Note that in the statistical model it is impossible to tell exactly why the feather drifted or in which direction it would drift, while in the rule based model, that question could be answered absolutely. Also note that the statistical model is based on ignorance of the laws that govern the motion of the feather, and so are highly prone to error and invalid assumptions.

This is the case with the climate models referenced in this article. They are statistical, based on prior measurements, but can not (as they freely admit here) answer the question of why the particular results are produced. In other words, they are nothing but a high-tech guessing game.


Gerald Meehl of the National Center for Atmospheric Research in Boulder, Colorado - who has done much of this modelling himself - points out that the resolution in climate models is too low to reproduce atmospheric patterns like blocking events. So they cannot say anything about whether or not their frequency will change.


Comment: Another admission that these climate change models are essentially worthless. The article is all about regional climate extremes being linked to changes in the jet stream, yet the climate change models are unable to reproduce the events that are being linked to these climate changes.
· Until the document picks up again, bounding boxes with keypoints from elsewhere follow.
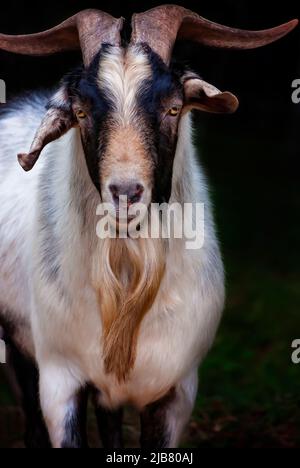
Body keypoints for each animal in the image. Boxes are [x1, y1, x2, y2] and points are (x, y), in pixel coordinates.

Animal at [0, 4, 296, 450]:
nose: (125, 192)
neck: (127, 271)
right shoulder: (59, 379)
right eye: (81, 112)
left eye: (173, 107)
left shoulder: (177, 390)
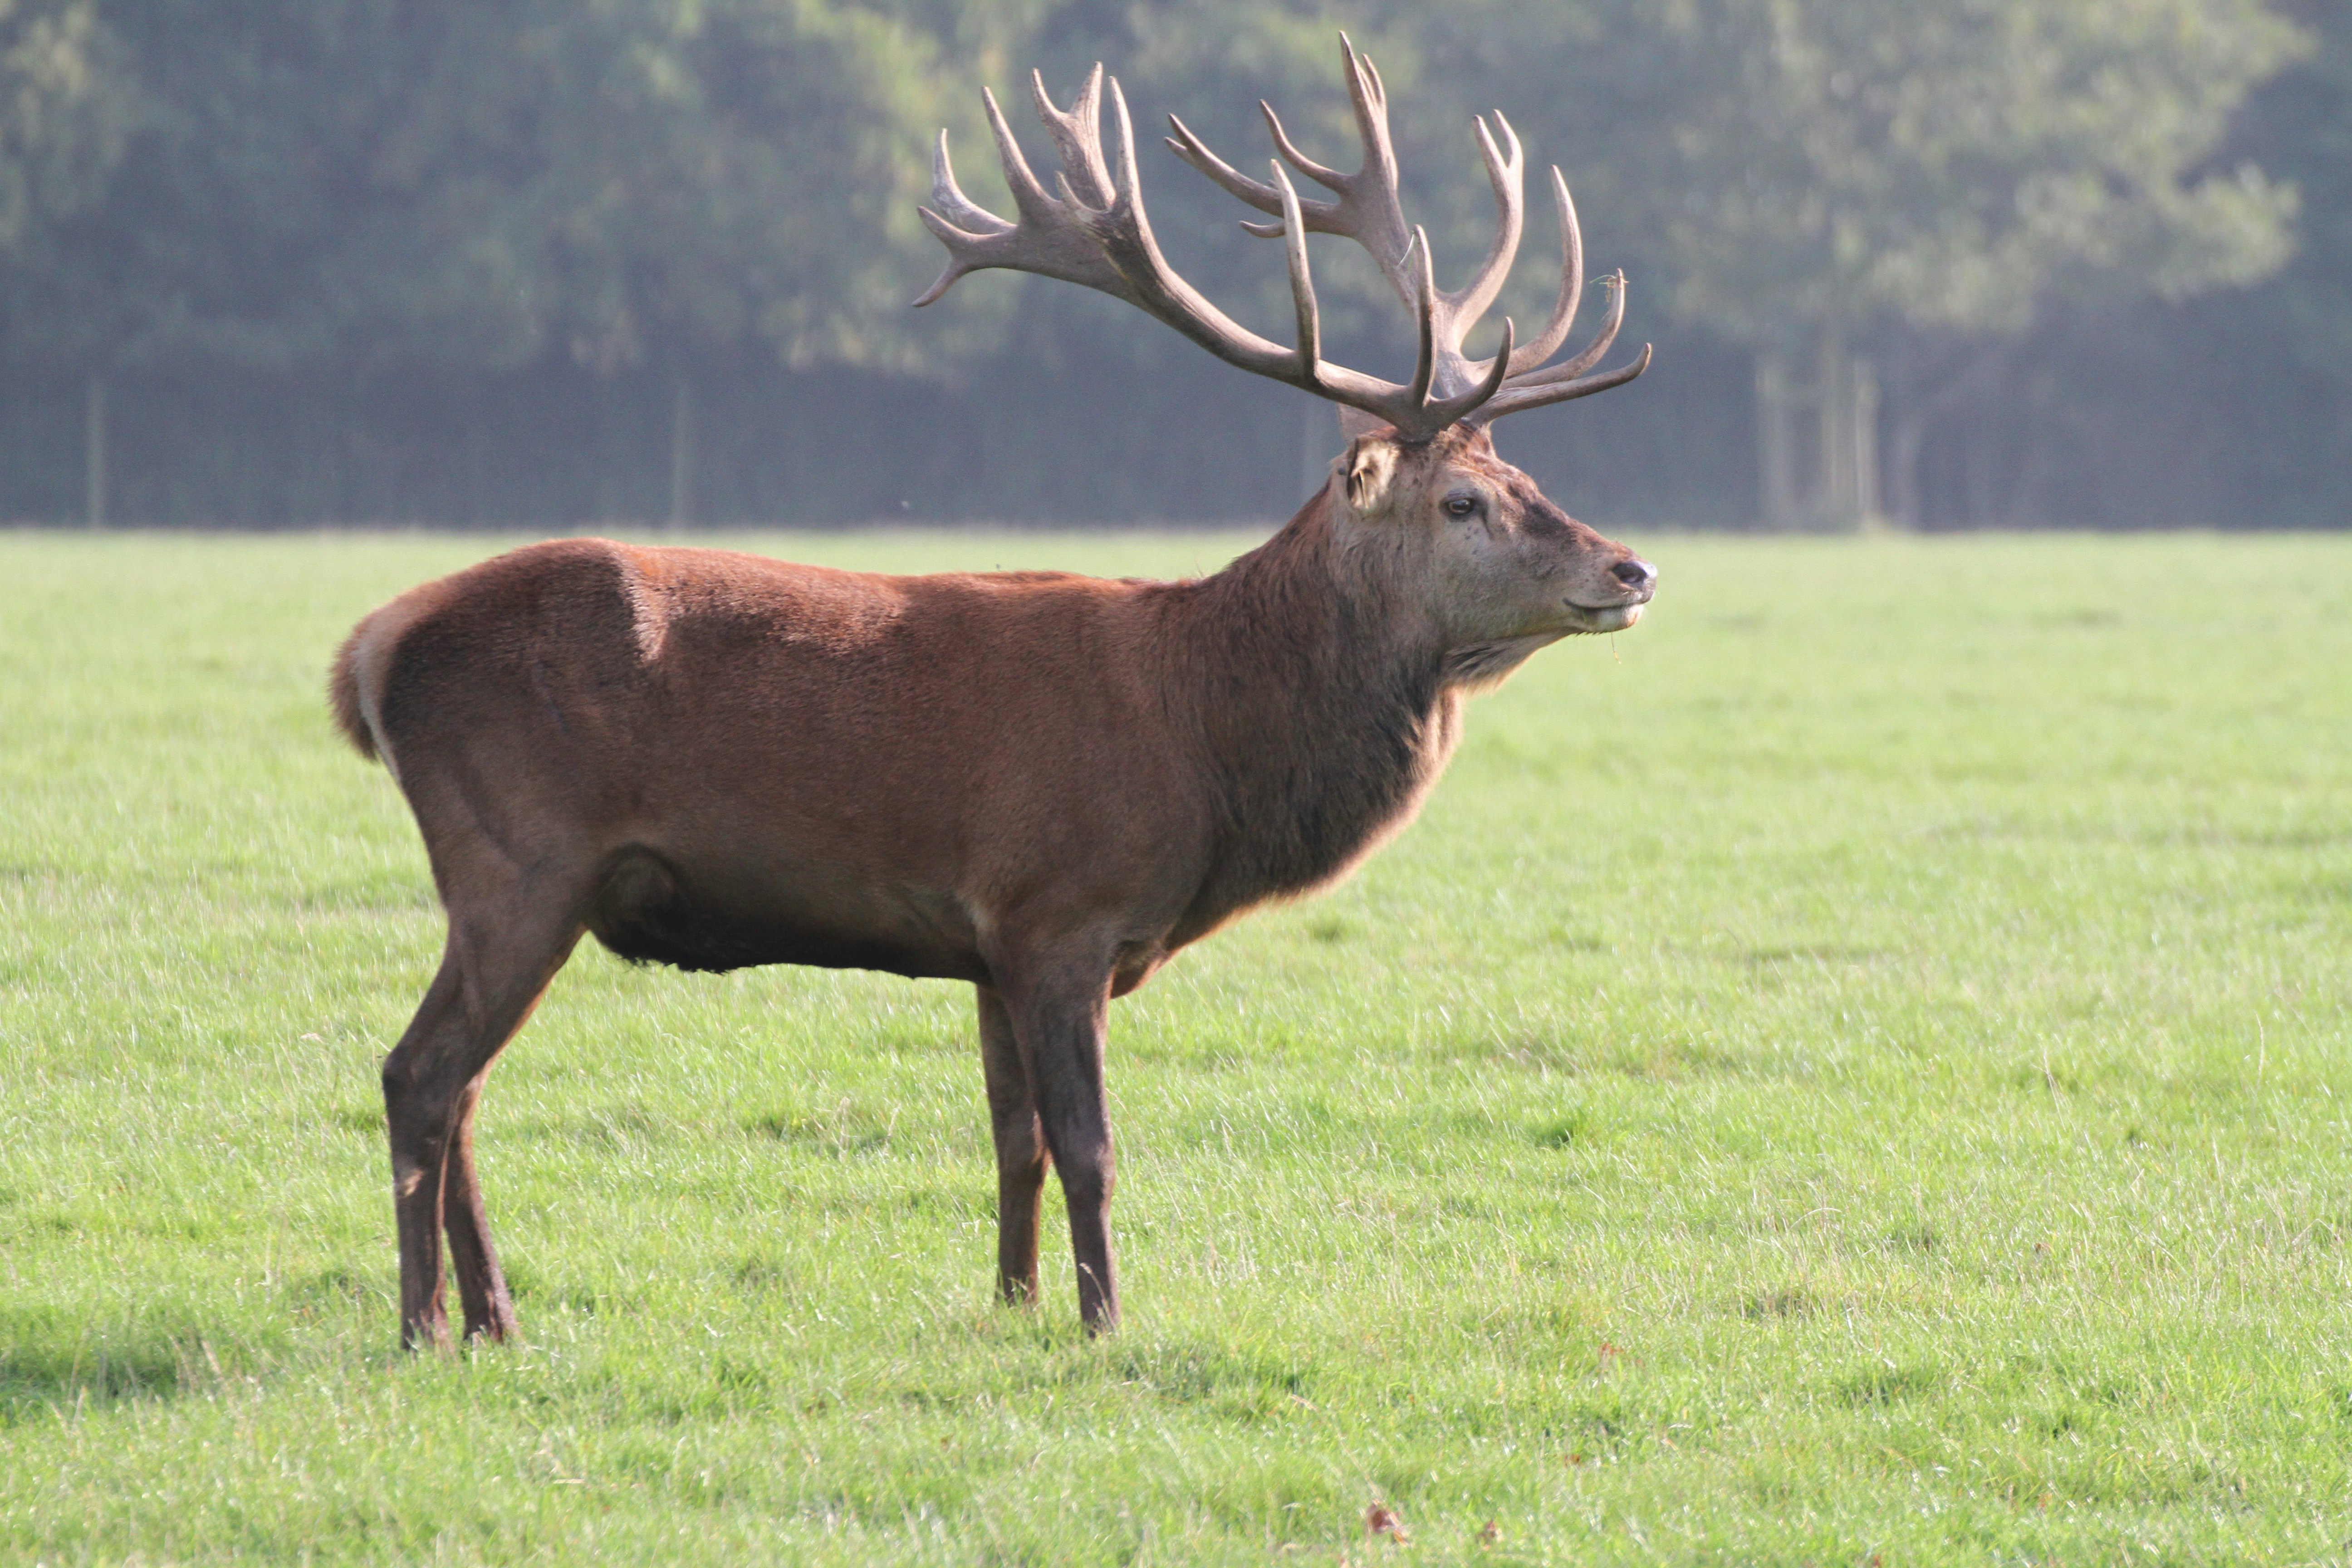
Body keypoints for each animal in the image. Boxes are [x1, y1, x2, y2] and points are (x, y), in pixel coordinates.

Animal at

There is some tentative evidence that the sun may be involved. Earlier this year astrophysicist Mike Lockwood of the University of Reading, UK, showed that winter blocking events were more likely to happen over Europe when solar activity is low - triggering freezing winters (New Scientist, 17 April, p 6).

Now he says he has evidence from 350 years of historical records to show that low solar activity is also associated with summer blocking events (Environmental Research Letters, in press). "There's enough evidence to suspect that the jet stream behaviour is being modulated by the sun," he says.

Blackburn says that blocking events have been unusually common over the last three years, for instance, causing severe floods in the UK and heatwaves in eastern Europe in 2007. Solar activity has been low throughout.